Eigene Position wird geschärft
Seine Motivation, sich in der Freizeit für dieses Projekt einzusetzen, begründet Daniel Ritter folgendermassen: «Das Projekt reizt mich, weil ich einerseits über einen interreligiösen Hintergrund und andererseits über Erfahrung in der Lehrplangestaltung verfüge. Den Austausch mit den islamischen Kolleg*innen erlebe ich als sehr bereichernd. Er fördert das eigene Denken und Arbeiten. Durch andere Denkweisen schärfe ich mein eigenes Profil – auch hinsichtlich meines Glaubens. In der Reflexion erkenne ich, wo ich meine Schwerpunkte und Bedürfnisse setze.» Der Lehrplan ist praktisch fertig. Er wird von einer Grafikerin gestaltet und steht ab Juni Interessierten als PDF zur Verfügung. Die Lehrpersonen werden in Weiterbildungen auf das kompetenzorientierte Unterrichten vorbereitet. Ihr Unterricht wird begleitet durch eine Religionspädagogin. Parallel dazu evaluiert die Fachgruppe Lehrmittel, welche die Lehrpersonen bei der Umsetzung des Lehrplans unterstützen sollen.

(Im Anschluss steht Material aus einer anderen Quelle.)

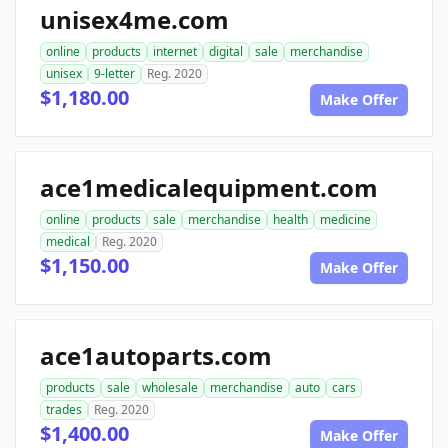
unisex4me.com
online
products
internet
digital
sale
merchandise
unisex
9-letter
Reg. 2020
$1,180.00
Make Offer
ace1medicalequipment.com
online
products
sale
merchandise
health
medicine
medical
Reg. 2020
$1,150.00
Make Offer
ace1autoparts.com
products
sale
wholesale
merchandise
auto
cars
trades
Reg. 2020
$1,400.00
Make Offer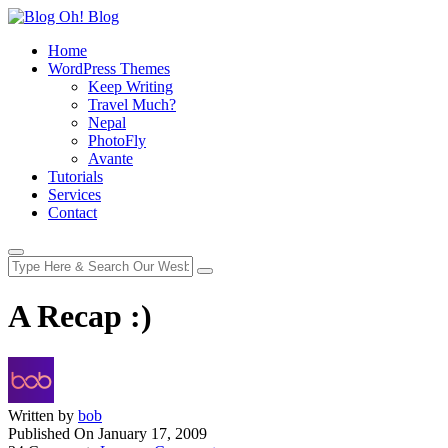
Home
WordPress Themes
Keep Writing
Travel Much?
Nepal
PhotoFly
Avante
Tutorials
Services
Contact
A Recap :)
Written by
bob
Published On
January 17, 2009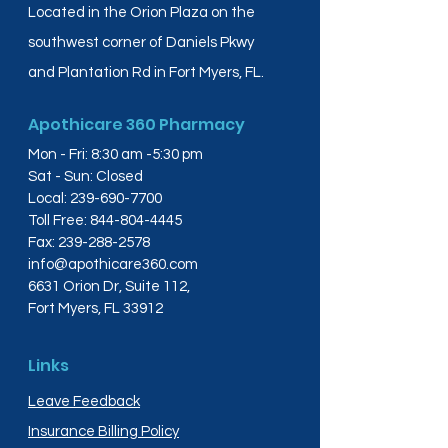
Located in the Orion Plaza on the
southwest corner of Daniels Pkwy
and Plantation Rd in Fort Myers, FL.
Apothicare 360 Pharmacy
Mon - Fri: 8:30 am -5:30 pm
Sat - Sun: Closed
Local:
239-690-7700
Toll Free:
844-804-4445
Fax:
239-288-2578
info@apothicare360.com
6631 Orion Dr, Suite 112,
Fort Myers, FL 33912
Links
Leave Feedback
Insurance Billing Policy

Von Landeskirchen und fedpol unterstützt
Die Leute, die sich am interreligiösen Dialog im Thurgau beteiligen, arbeiten als Freiwillige unentgeltlich. Einzig für das umfassende Projekt des IRU-Lehrplans und dessen Umsetzung suchten die Verantwortlichen nach einer finanziellen Unterstützung. Die beiden Landeskirchen des Kantons Thurgau steuern je 4'000 Franken bei. Von katholischer Seite wird die Unterstützung unter anderem damit begründet, dass das Projekt Transparenz aufzeigt in Bezug darauf, was gelehrt werden soll, aber auch mit der Verfassung der katholischen Landeskirche. In § 16 Ziff. 9 steht dort Folgendes: «Sie fördert gemeinsam mit den kirchlichen Organen die Ökumene und den interreligiösen Dialog; sie setzt sich ein für den Austausch mit unterschiedlichen Gesellschaftsgruppen und für die Präsenz der Kirche in der Öffentlichkeit.» Das Bundesamt für Polizei (fedpol) unterstützt das Projekt mit gut 20'000 Franken. Dies im Rahmen des «Nationalen Aktionsplans zur Verhinderung und Bekämpfung von Radikalisierung und gewalttätigem Extremismus» (NAP). Der islamische Religionsunterricht stellt aus der Perspektive des NAP eine vertrauensbildende Massnahme dar und kann der Prävention gegen Extremismus dienen. Aus der Sicht der Fachgruppe leistet er einen wichtigen Beitrag zur Integration, stärkt die Schüler*innen in ihrer Identitätsbildung und ergänzt den Lehrplan der Volksschule in Bezug auf ethische und religiöse Kompetenzen.